> [What is expected]:
Print the lines below exactly as written, with none missing.

(Available data Opens)

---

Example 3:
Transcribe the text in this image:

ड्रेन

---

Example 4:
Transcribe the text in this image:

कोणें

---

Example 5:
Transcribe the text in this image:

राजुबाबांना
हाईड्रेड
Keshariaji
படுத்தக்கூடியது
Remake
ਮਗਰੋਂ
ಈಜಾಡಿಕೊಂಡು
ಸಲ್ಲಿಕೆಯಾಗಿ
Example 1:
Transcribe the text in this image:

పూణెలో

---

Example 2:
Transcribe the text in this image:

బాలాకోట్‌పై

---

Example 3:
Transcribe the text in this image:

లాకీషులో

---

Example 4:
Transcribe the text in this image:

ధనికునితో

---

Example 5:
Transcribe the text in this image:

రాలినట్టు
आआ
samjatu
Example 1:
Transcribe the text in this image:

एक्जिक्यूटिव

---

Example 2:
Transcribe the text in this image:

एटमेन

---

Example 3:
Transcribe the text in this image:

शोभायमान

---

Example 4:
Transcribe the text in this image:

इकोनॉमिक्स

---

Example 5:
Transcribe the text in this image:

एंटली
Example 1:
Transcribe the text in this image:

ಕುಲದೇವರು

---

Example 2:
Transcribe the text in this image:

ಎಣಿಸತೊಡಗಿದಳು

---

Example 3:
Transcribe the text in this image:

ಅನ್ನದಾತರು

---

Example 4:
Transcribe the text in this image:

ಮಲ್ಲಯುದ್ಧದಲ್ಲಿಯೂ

(Available data Closes)

> [Result of the exercise]:
---

Example 3:
Transcribe the text in this image:

ड्रेन

---

Example 4:
Transcribe the text in this image:

कोणें

---

Example 5:
Transcribe the text in this image:

राजुबाबांना
हाईड्रेड
Keshariaji
படுத்தக்கூடியது
Remake
ਮਗਰੋਂ
ಈಜಾಡಿಕೊಂಡು
ಸಲ್ಲಿಕೆಯಾಗಿ
Example 1:
Transcribe the text in this image:

పూణెలో

---

Example 2:
Transcribe the text in this image:

బాలాకోట్‌పై

---

Example 3:
Transcribe the text in this image:

లాకీషులో

---

Example 4:
Transcribe the text in this image:

ధనికునితో

---

Example 5:
Transcribe the text in this image:

రాలినట్టు
आआ
samjatu
Example 1:
Transcribe the text in this image:

एक्जिक्यूटिव

---

Example 2:
Transcribe the text in this image:

एटमेन

---

Example 3:
Transcribe the text in this image:

शोभायमान

---

Example 4:
Transcribe the text in this image:

इकोनॉमिक्स

---

Example 5:
Transcribe the text in this image:

एंटली
Example 1:
Transcribe the text in this image:

ಕುಲದೇವರು

---

Example 2:
Transcribe the text in this image:

ಎಣಿಸತೊಡಗಿದಳು

---

Example 3:
Transcribe the text in this image:

ಅನ್ನದಾತರು

---

Example 4:
Transcribe the text in this image:

ಮಲ್ಲಯುದ್ಧದಲ್ಲಿಯೂ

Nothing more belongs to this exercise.